=== Work task ===
Every line from the one holding "turístico en las comunidades" through the one holding "geschützt. Temperaturen zwischen" in the data below must be returned exactly, both ends included, with pictures left out and nothing else added.

Saved entries:
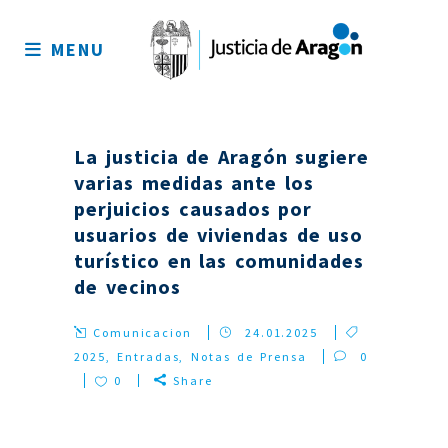
Mapa
del
MENU
sitio
La justicia de Aragón sugiere
varias medidas ante los
perjuicios causados por
usuarios de viviendas de uso
turístico en las comunidades
de vecinos
Comunicacion
24.01.2025
2025
,
Entradas
,
Notas de Prensa
0
0
Share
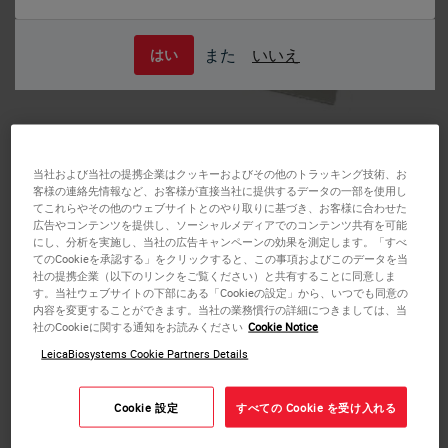
また
いいえ
はい
当社および当社の提携企業はクッキーおよびその他のトラッキング技術、お
客様の連絡先情報など、お客様が直接当社に提供するデータの一部を使用し
てこれらやその他のウェブサイトとのやり取りに基づき、お客様に合わせた
広告やコンテンツを提供し、ソーシャルメディアでのコンテンツ共有を可能
にし、分析を実施し、当社の広告キャンペーンの効果を測定します。「すべ
てのCookieを承認する」をクリックすると、この事項およびこのデータを当
社の提携企業（以下のリンクをご覧ください）と共有することに同意しま
す。当社ウェブサイトの下部にある「Cookieの設定」から、いつでも同意の
内容を変更することができます。当社の業務慣行の詳細につきましては、当
Low-Profile Disposable Blades
社のCookieに関する通知をお読みください
Cookie Notice
LeicaBiosystems Cookie Partners Details
DB80LS
Cookie 設定
すべての Cookie を受け入れる
Cut the thin sections needed
for diagnostic clarity
.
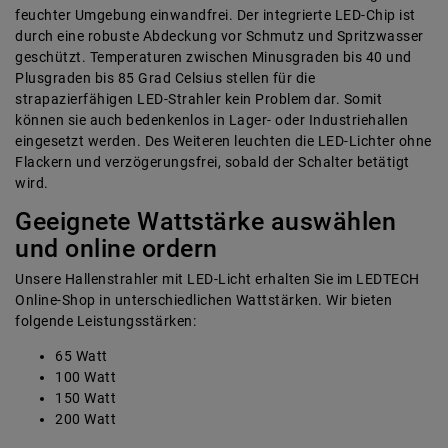
feuchter Umgebung einwandfrei. Der integrierte LED-Chip ist
durch eine robuste Abdeckung vor Schmutz und Spritzwasser
geschützt. Temperaturen zwischen Minusgraden bis 40 und
Plusgraden bis 85 Grad Celsius stellen für die
strapazierfähigen LED-Strahler kein Problem dar. Somit
können sie auch bedenkenlos in Lager- oder Industriehallen
eingesetzt werden. Des Weiteren leuchten die LED-Lichter ohne
Flackern und verzögerungsfrei, sobald der Schalter betätigt
wird.
Geeignete Wattstärke auswählen
und online ordern
Unsere Hallenstrahler mit LED-Licht erhalten Sie im LEDTECH
Online-Shop in unterschiedlichen Wattstärken. Wir bieten
folgende Leistungsstärken:
65 Watt
100 Watt
150 Watt
200 Watt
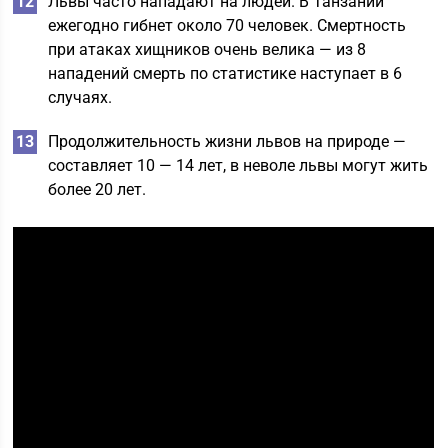
Львы часто нападают на людей. В Танзании
ежегодно гибнет около 70 человек. Смертность
при атаках хищников очень велика — из 8
нападений смерть по статистике наступает в 6
случаях.
Продолжительность жизни львов на природе —
составляет 10 — 14 лет, в неволе львы могут жить
более 20 лет.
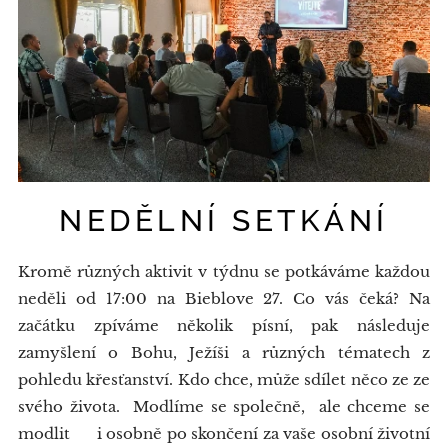
NEDĚLNÍ SETKÁNÍ
Kromě různých aktivit v týdnu se potkáváme každou
neděli od 17:00 na Bieblove 27. Co vás čeká? Na
začátku zpíváme několik písní, pak následuje
zamyšlení o Bohu, Ježíši a různých tématech z
pohledu křesťanství. Kdo chce, může sdílet něco ze ze
svého života. Modlíme se společně, ale chceme se
modlit i osobně po skončení za vaše osobní životní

=== Output for this exercise ===
turístico en las comunidades
de vecinos
Comunicacion
24.01.2025
2025
,
Entradas
,
Notas de Prensa
0
0
Share
また
いいえ
はい
当社および当社の提携企業はクッキーおよびその他のトラッキング技術、お
客様の連絡先情報など、お客様が直接当社に提供するデータの一部を使用し
てこれらやその他のウェブサイトとのやり取りに基づき、お客様に合わせた
広告やコンテンツを提供し、ソーシャルメディアでのコンテンツ共有を可能
にし、分析を実施し、当社の広告キャンペーンの効果を測定します。「すべ
てのCookieを承認する」をクリックすると、この事項およびこのデータを当
社の提携企業（以下のリンクをご覧ください）と共有することに同意しま
す。当社ウェブサイトの下部にある「Cookieの設定」から、いつでも同意の
内容を変更することができます。当社の業務慣行の詳細につきましては、当
Low-Profile Disposable Blades
社のCookieに関する通知をお読みください
Cookie Notice
LeicaBiosystems Cookie Partners Details
DB80LS
Cookie 設定
すべての Cookie を受け入れる
Cut the thin sections needed
for diagnostic clarity
.
feuchter Umgebung einwandfrei. Der integrierte LED-Chip ist
durch eine robuste Abdeckung vor Schmutz und Spritzwasser
geschützt. Temperaturen zwischen Minusgraden bis 40 und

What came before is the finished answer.